Despite these challenges, the potential benefits of AI in BIM are significant, and many companies are already starting to explore the use of AI in this area. By leveraging the power of AI algorithms to analyse, interpret, and extract data from BIM models, companies can improve the efficiency and accuracy of their construction projects, reduce costs, and improve the quality of their final product.
Conclusion
AI will transform the way BIM is being used in the construction industry. AI algorithms can analyse 3D models and extract quantities of materials automatically, saving time and increasing accuracy. With the advent of AI, contractors can extract material quantities with just a sentence, making it easier to plan, estimate, and schedule construction projects.
The benefits of AI in BIM are numerous. AI can save time and reduce errors, improve collaboration between different stakeholders in the construction process, and improve the overall quality of construction projects. There are several use cases of AI in BIM, including the estimation of material quantities, scheduling of construction projects, and analysis of construction designs.
However, it is important to quality-check the results provided by AI algorithms and be critical of the software being used.
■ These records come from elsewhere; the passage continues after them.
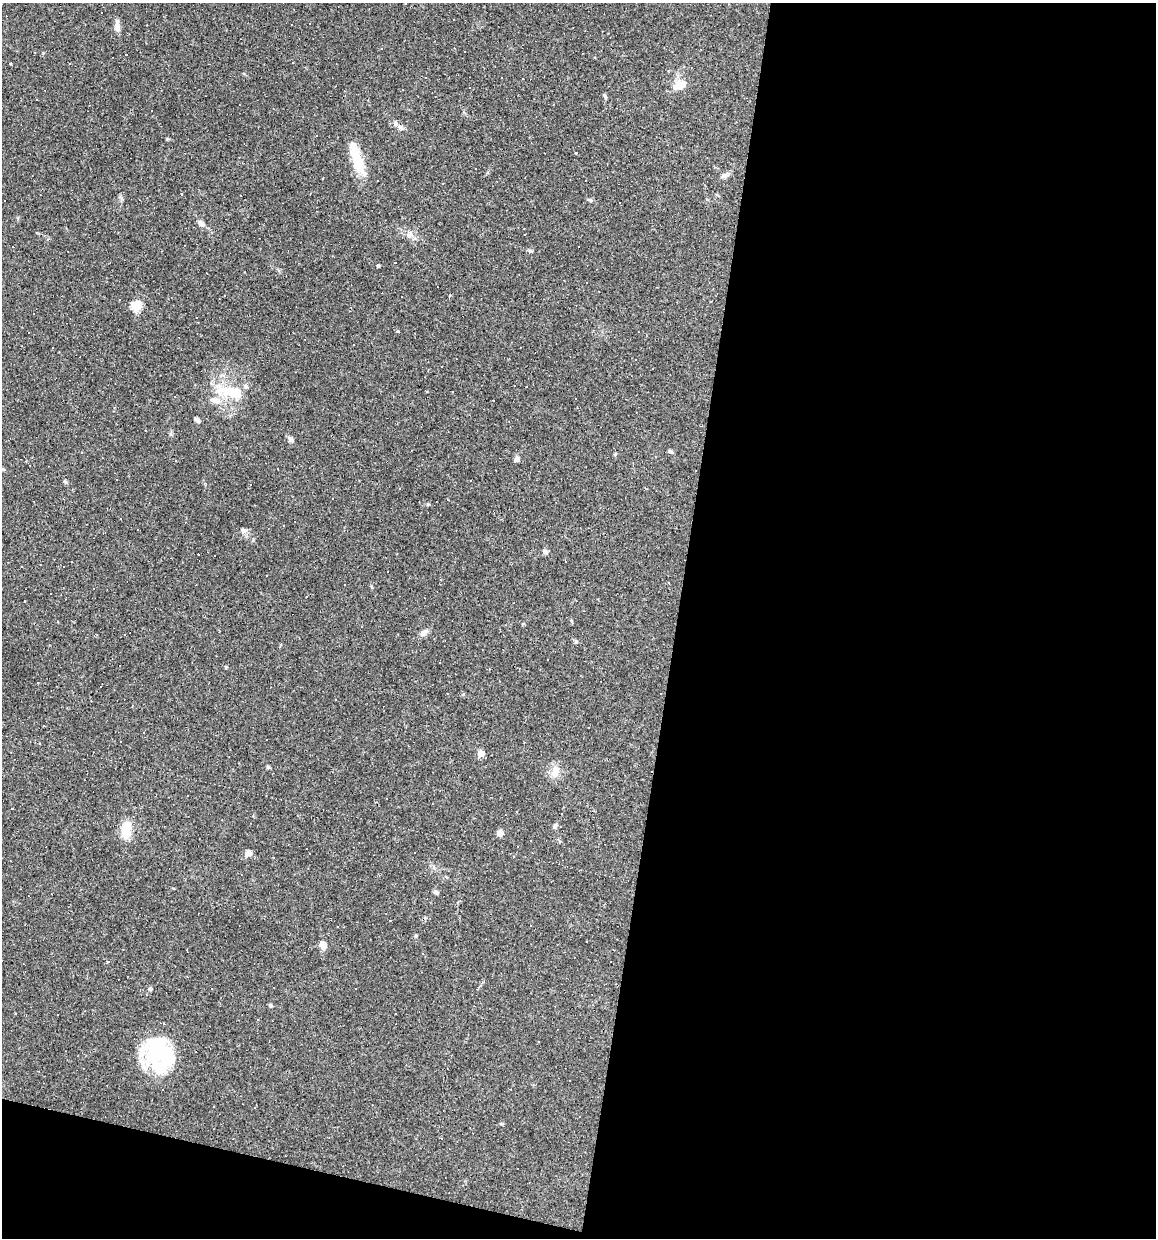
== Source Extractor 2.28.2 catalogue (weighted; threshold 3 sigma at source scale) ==
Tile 16 of 4 x 4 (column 4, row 4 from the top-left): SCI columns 3577-4730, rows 1-1236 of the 4966 x 4946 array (HDU 1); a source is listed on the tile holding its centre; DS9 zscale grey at full resolution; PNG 1158 x 1240 px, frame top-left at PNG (2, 3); no overlay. Shown black and unused: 45% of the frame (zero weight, under 3 of 4 exposures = <1% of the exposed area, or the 3 px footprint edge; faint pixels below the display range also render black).
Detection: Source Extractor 2.28.2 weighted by HDU 2 'WHT'; one run over the whole footprint, this tile lists its part. Background 0.0623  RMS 0.005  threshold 0.0223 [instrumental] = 3 sigma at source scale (4.5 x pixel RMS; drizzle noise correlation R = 1.50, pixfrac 1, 0.05/0.05 arcsec/px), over >= 5 px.
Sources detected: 137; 1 inside a brighter object's white glare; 66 cosmic-ray / hot-pixel residue — not listed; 3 inside a brighter listed object's ellipse — not listed separately; the other 67 listed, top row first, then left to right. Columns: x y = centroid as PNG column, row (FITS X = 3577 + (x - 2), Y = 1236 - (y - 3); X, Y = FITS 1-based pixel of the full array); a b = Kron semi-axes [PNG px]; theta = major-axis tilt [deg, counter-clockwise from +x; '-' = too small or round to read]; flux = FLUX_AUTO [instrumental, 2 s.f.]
Contractors should ensure that the AI software they are using is reliable and provides accurate results. They should also ensure that the software is regularly updated to ensure it is using the latest AI algorithms and techniques.
In conclusion, contractors who leverage AI technology in BIM will be better positioned to stay ahead of their competitors in the construction industry. AI can provide significant time and cost savings while improving the overall quality of construction projects. It is an investment that is worth making in order to remain competitive and successful in the modern construction industry.